Could you repeat the records shown below exactly as written?

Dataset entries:
○ ○ ○ ○ ○ ○ ○
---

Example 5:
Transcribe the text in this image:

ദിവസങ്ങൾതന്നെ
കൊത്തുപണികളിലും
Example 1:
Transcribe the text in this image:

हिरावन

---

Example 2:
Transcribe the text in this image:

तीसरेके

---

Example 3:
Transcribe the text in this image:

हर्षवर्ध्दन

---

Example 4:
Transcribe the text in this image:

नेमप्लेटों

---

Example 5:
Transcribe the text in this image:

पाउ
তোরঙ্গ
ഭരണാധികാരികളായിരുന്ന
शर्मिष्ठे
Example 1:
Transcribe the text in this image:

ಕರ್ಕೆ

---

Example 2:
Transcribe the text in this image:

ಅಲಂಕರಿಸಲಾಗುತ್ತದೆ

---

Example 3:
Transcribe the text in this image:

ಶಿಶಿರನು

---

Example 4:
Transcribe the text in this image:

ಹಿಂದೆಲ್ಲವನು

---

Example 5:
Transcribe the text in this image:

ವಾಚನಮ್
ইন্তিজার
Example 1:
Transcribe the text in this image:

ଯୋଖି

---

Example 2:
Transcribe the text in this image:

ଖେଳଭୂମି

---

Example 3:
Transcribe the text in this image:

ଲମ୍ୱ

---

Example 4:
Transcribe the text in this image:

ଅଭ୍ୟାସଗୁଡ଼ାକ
○ ○ ○ ○ ○ ○ ○
EXERCISE SOLUTION ->
---

Example 5:
Transcribe the text in this image:

ദിവസങ്ങൾതന്നെ
കൊത്തുപണികളിലും
Example 1:
Transcribe the text in this image:

हिरावन

---

Example 2:
Transcribe the text in this image:

तीसरेके

---

Example 3:
Transcribe the text in this image:

हर्षवर्ध्दन

---

Example 4:
Transcribe the text in this image:

नेमप्लेटों

---

Example 5:
Transcribe the text in this image:

पाउ
তোরঙ্গ
ഭരണാധികാരികളായിരുന്ന
शर्मिष्ठे
Example 1:
Transcribe the text in this image:

ಕರ್ಕೆ

---

Example 2:
Transcribe the text in this image:

ಅಲಂಕರಿಸಲಾಗುತ್ತದೆ

---

Example 3:
Transcribe the text in this image:

ಶಿಶಿರನು

---

Example 4:
Transcribe the text in this image:

ಹಿಂದೆಲ್ಲವನು

---

Example 5:
Transcribe the text in this image:

ವಾಚನಮ್
ইন্তিজার
Example 1:
Transcribe the text in this image:

ଯୋଖି

---

Example 2:
Transcribe the text in this image:

ଖେଳଭୂମି

---

Example 3:
Transcribe the text in this image:

ଲମ୍ୱ

---

Example 4:
Transcribe the text in this image:

ଅଭ୍ୟାସଗୁଡ଼ାକ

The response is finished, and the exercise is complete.